## WHAT THE EXERCISE ASKS
Write out the line that contains "toy train: present" and every line after it through the end of the entries, exactly as given and with no other lines.

[Extracted records]

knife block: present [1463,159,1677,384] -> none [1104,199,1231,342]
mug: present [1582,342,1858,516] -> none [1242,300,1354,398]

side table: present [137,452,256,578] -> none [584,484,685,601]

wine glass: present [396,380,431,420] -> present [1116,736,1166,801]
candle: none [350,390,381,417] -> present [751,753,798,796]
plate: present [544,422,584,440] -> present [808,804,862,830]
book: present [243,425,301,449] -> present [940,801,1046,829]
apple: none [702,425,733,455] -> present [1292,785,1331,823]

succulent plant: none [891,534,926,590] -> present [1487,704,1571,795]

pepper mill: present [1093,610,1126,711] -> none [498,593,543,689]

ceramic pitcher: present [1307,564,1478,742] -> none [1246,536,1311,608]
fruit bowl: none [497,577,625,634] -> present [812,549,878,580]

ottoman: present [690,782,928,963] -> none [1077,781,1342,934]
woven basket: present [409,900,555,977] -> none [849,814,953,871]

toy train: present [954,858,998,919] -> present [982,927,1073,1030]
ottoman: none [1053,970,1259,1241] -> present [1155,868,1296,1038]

## TASK OUTPUT
toy train: present [954,858,998,919] -> present [982,927,1073,1030]
ottoman: none [1053,970,1259,1241] -> present [1155,868,1296,1038]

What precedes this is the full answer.